Dabei hat ETECSA bereits angekündigt, die Anzahl der Internetcafés in diesem Jahr von 155 auf 300 zu verdoppeln. Neu ist, dass die Firma nun offenbar auch die Einrichtung öffentlicher WiFi-Netze plant. Entsprechende Gerüchte sind in der Vergangenheit dementiert worden, nun traut sich das Unternehmen selbst damit an die Öffentlichkeit. In den kommenden Wochen soll in der westlichen Provinz Artemisa erstmals ein Internetcafé um ein drahtloses Netz erweitert werden.
Noch ist unklar, in welchem Umfang der Ausbau des Internets voran getrieben wird. Die bisherige Preispolitik und das Fehlen von Privatanschlüssen stellen derzeit wohl die größten Hindernisse auf dem Weg zur informatisierten Gesellschaft dar, wie sie von den Kongressteilnehmern einhellig gefordert wurde. Die letzten Jahre waren dabei – trotz des neuen Unterseekabels aus Venezuela – von fehlenden Investitionen und einer taktierenden Haltung Seitens ETECSA gekennzeichnet.
Fazit
Mit der Konferenz und der Gründung der Berufsvereinigung hat Kuba den Stein für eine längst überfällige Debatte ins Rollen gebracht. Das Recht auf Internetzugang wurde dabei durch Díaz-Canel erstmals von höchster Regierungsstelle anerkannt. Die Botschaft des Kongresses war klar: Das Internet und seine Rolle im künftigen Kuba ist ein Thema, dass von der gesamten Gesellschaft diskutiert werden muss; es ist zu wichtig um es den internen Planungen von ETECSA überlassen zu können. Der Weg den Kuba hierbei zu gehen hat ist lang und beschwerlich. Mit dem Kongress hat die Regierung jedoch ihre Bereitschaft bekräftigt, die ersten Schritte zu tun.
Kuba hat das Internet als Teil der gesellschaftlichen Wirklichkeit akzeptiert und versucht gleichzeitig seine soziale und koordinierte Nutzung zu fördern. Das Internet soll nicht nur passiver Informationslieferant sein, sondern aktiv zur Stärkung der staatlichen Institutionen und der Verbesserung ihrer Dienstleistungen eingesetzt werden. Die Politik scheint erkannt zu haben, dass nicht nur die heranwachsende Generation das Internet braucht, um an den Entwicklungen des 21. Jahrhunderts teilhaben zu können.
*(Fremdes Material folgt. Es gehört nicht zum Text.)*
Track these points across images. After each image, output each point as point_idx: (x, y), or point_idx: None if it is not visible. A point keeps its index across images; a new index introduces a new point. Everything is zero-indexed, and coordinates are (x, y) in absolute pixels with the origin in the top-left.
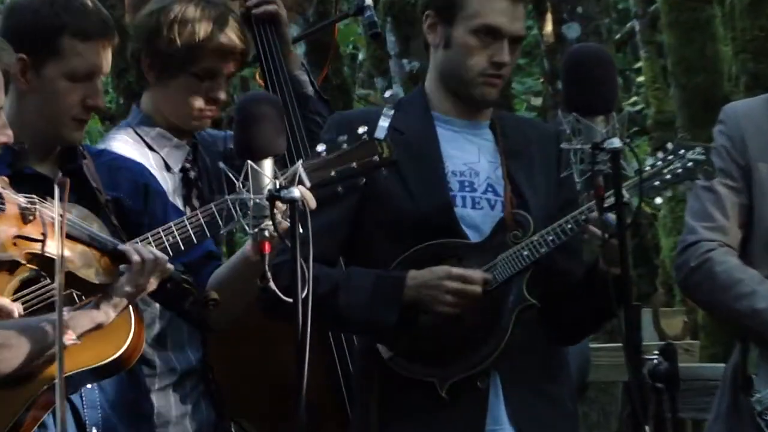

Denn auch den zahlreichen Privatbetrieben, Kooperativen und ausgebildeten IT-Spezialisten des Landes ist umfassender Internetzugang ein wichtiges Anliegen für die Zukunft ihrer wirtschaftlichen Existenz. Die Frage nach dem Ausbau des Internetzugangs in Kuba richtet sich heute nicht mehr nach dem „ob“. Gefordert ist deshalb ein umfassender Meinungsaustausch, an dessen Ende eine ausgewogene Strategie steht, die für die nächsten Jahre auch eine Antwort nach dem „wann“ und „wie“ geben kann.